Norwegen ist ein ursprünglich christliches Land, wie die meisten europäischen Länder. Aufgrund der zunehmenden Migration hat sich dies aber immer mehr geändert und es besteht heutzutage eine Vielfalt von Religionen und Konfessionen. Diese Entwicklung hat das norwegische Schulsystem auch beeinflusst, deswegen zuerst einige geschichtliche Punkte:
Im 19. Jahrhundert war das Lernen über das Christentum sowie Bibelstudium das wichtigste Fach im norwegischen Schulsystem. Der Klerus hatte einen hohen Einfluss auf die Schule. Nach und nach verloren die Geistlichen an Macht und konnten immer weniger mitbestimmen. Die Säkularisation nahm auch im 20. Jahrhundert zu. Christlicher Religionsunterricht wurde zu einem normalen Schulfach und dominierte den Unterricht nicht mehr gesamthaft. 
Ende des 20. Jahrhunderts wurde ein neues Schulfach ''Christentum mit Information über andere Religionen und Weltansichten'' eingeführt. Dieses Fach war obligatorisch für alle. Natürlich hörte die Debatte über den Religionsunterricht damit nicht auf. Es gab Befürworter des neuen Faches, sowie Gegner, zum Beispiel Eltern, die ihre Kinder nicht auf diese Weise ausbilden wollten oder Angehörige anderer Religionen. 

Trotz all den Gegenargumenten hielt die norwegische Regierung daran fest, dass die Christlichen Werte sowie die Religion in der Schule unterrichtet werden sollen. Die Kinder sollten aber auch über die anderen Weltreligionen Bescheid wissen. So wurde im Jahr 2012 der Name und teilweise auch der Lerninhalt wieder abgeändert. Das Fach heisst neu ''Christentum, Religion, Ethik und Weltansichten'' und wird heute noch so in den norwegischen Schulen unterrichtet.

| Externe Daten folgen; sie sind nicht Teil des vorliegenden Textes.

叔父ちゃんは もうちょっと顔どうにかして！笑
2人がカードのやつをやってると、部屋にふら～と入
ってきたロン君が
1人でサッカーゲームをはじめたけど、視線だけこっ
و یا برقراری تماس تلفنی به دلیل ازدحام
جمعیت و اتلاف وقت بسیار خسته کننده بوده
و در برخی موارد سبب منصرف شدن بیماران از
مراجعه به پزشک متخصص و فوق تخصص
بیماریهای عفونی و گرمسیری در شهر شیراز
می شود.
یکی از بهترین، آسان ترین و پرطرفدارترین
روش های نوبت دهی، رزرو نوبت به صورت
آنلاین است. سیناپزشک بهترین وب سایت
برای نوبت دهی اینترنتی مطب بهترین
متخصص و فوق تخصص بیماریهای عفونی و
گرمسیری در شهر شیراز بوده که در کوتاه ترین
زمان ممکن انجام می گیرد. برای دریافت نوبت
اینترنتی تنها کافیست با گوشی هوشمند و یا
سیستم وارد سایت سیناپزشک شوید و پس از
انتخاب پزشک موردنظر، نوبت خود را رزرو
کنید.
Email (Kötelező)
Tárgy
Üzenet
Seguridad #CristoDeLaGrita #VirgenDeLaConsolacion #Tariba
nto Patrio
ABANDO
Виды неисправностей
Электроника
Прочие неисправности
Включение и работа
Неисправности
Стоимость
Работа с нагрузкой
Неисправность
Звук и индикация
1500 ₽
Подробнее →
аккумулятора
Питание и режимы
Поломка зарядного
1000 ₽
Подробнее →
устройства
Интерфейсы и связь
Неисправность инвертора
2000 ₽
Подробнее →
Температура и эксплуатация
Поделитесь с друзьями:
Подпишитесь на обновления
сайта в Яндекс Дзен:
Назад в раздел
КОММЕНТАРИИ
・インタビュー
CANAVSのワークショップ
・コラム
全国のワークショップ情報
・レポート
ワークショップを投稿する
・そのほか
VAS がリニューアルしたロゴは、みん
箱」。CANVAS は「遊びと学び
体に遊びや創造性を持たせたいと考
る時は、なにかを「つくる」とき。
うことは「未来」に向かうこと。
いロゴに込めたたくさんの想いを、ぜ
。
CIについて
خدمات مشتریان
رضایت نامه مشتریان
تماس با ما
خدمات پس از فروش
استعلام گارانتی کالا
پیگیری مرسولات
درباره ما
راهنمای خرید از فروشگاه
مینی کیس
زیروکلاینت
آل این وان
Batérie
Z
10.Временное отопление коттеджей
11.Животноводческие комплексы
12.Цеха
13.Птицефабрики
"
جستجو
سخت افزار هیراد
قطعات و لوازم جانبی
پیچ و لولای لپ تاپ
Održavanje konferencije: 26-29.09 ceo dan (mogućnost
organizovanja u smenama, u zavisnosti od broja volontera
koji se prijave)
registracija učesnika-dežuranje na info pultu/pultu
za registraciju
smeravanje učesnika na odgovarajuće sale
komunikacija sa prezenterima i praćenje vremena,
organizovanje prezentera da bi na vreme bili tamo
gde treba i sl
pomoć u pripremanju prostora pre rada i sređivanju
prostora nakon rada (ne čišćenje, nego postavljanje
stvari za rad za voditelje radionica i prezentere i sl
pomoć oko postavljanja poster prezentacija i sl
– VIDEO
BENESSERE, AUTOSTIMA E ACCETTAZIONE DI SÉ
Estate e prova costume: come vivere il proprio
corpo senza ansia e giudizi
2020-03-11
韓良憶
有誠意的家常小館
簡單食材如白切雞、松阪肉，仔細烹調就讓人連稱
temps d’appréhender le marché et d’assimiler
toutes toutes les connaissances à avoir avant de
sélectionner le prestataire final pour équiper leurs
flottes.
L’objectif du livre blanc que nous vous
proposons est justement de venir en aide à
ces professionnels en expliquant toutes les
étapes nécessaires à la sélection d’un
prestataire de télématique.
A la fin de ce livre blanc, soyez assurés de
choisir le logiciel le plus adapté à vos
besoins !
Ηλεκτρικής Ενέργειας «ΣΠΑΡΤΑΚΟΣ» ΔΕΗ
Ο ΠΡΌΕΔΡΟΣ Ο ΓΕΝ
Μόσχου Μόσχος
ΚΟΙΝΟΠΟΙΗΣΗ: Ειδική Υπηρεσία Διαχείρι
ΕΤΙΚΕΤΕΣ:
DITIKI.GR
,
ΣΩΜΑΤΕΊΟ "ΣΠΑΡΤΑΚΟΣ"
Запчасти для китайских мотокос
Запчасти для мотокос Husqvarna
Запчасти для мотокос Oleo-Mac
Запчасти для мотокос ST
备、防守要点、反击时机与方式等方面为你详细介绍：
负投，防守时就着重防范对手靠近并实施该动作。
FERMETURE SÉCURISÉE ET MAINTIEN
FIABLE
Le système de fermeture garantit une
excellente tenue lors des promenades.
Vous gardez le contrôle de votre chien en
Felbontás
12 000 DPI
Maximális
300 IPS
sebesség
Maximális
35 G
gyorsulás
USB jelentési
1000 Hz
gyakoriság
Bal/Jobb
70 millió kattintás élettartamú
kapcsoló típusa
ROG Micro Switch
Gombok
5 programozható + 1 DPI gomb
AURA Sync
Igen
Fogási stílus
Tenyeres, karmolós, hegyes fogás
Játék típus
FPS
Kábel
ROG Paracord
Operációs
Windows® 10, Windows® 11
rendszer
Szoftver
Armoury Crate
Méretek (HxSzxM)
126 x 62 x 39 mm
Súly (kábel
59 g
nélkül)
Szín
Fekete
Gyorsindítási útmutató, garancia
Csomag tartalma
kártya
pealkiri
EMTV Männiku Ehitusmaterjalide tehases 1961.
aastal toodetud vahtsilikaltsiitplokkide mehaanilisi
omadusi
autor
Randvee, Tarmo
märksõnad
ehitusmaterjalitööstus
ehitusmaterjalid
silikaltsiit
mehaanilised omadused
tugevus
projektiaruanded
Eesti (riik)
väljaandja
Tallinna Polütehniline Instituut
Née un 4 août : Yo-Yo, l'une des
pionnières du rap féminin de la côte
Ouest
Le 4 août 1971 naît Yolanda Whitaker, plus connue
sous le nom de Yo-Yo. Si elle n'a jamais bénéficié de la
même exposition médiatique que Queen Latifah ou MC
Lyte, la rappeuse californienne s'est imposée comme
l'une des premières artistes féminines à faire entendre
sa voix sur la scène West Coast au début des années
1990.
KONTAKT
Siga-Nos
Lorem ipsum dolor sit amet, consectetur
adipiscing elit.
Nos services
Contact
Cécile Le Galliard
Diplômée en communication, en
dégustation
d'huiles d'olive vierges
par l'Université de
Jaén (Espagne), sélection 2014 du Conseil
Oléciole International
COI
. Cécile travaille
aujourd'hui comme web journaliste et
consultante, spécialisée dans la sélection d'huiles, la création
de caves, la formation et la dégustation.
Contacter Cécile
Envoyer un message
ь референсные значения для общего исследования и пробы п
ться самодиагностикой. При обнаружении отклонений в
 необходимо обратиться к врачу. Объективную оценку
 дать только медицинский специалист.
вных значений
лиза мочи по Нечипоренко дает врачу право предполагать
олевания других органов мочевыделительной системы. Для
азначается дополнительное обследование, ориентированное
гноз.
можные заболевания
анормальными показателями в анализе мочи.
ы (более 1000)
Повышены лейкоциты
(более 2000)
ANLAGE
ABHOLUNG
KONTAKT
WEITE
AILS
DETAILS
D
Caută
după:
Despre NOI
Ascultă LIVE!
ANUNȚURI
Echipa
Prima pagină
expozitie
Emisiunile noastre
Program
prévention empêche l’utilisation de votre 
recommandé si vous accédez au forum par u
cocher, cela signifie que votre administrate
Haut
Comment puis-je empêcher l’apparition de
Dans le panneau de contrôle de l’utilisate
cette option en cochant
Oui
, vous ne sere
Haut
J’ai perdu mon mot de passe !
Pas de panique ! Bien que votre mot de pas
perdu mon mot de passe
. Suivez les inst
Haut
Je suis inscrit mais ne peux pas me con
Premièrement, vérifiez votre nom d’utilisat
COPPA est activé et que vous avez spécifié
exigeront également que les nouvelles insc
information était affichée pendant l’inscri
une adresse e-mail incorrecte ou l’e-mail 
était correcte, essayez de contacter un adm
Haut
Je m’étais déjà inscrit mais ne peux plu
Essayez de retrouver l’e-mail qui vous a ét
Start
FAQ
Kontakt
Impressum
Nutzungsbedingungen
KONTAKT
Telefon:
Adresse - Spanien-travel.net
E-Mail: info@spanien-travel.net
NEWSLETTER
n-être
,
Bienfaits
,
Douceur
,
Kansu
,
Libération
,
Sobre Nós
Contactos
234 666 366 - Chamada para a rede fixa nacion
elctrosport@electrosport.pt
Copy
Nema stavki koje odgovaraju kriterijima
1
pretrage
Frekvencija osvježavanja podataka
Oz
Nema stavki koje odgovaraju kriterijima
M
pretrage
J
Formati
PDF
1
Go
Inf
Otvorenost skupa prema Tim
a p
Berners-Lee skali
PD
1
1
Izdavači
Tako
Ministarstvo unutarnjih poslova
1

Dieses Fach ist noch immer etwas kontrovers. Zu welchem Anteil wird Christentum unterrichtet? Zu wie viel Prozent werden die anderen Religionen miteinbezogen? Hier gilt der Leitsatz für die Lehrpersonen, dass mindestens ein Drittel des Faches das Christentum beinhalten soll, denn immer noch 80 Prozent der norwegischen Bevölkerung sind Christen. Die Regierung hofft, dass die Migranten durch dieses Fach die norwegische Kultur besser verstehen können und die Integration in Zukunft somit besser klappt. Die Lehrperson muss aber auch beachten, dass seit dem Beginn des Religionsunterrichts alle fünf Weltreligionen miteinbezogen werden. So dass die Kinder von Anfang an lernen, dass es nicht nur eine Religion gibt.
Ein weiterer Punkt, der oft zu Diskussionen führt ist, dass einige Eltern, welche nicht Christen sind, ihre Kinder von diesem Schulfach dispensieren wollen. Hier gilt der Grundsatz, dass die Schülerinnen und Schüler nicht von Wissen dispensiert werden können, aber von Aktivitäten wie beispielsweise Beten. 

Als Lehrperson muss da natürlich viel beachtet werden. Singen von religiösen Liedern kann sehr emotional sein. Deswegen bevorzugen die norwegischen Lehrpersonen das Hören von verschiedener religiöser Musik. Auch bei Bildern muss aufgepasst werden. Für Kinder sind Bilder motivierend, aber im Islam beispielsweise dürfen Propheten nicht abgebildet werden. Wie gehe ich als Lehrperson damit um?
Ein weiteres Problem kann auch aufgrund der heiligen Schriften auftauchen. Zum Beispiel werden Jesus Christus in der Bibel und Jesus Christus im Koran auf unterschiedliche Weise beschrieben. Dies ist für die Lehrperson sicherlich eine Herausforderung und muss genau überlegt werden.

Der Unterricht des Faches startet ab der ersten Klasse. In diesem Alter können die Kinder leicht verwirrt werden durch die Erzählungen und das Lernen über andere Religionen. Das neu eingeführte Lehrmittel soll dem entgegen helfen. Es hat fünf Kinder als Hauptakteure. Jedes ist einer anderen Religion angehörig. Innerhalb des Buches erzählt jedes Kind immer wieder eine Geschichte, wie es seine Religion feiert. Ein jüdischer Knabe erzählt zum Beispiel vom Passahfest und ein muslimisches Mädchen, wie es den Ramadan erlebt. Die Autoren des Lehrmittels haben sehr darauf geachtet, dass die Geschichten und Bilder im Buch authentisch sind und die Kinder sich mit ihnen identifizieren können und dadurch weniger verwirrt sind.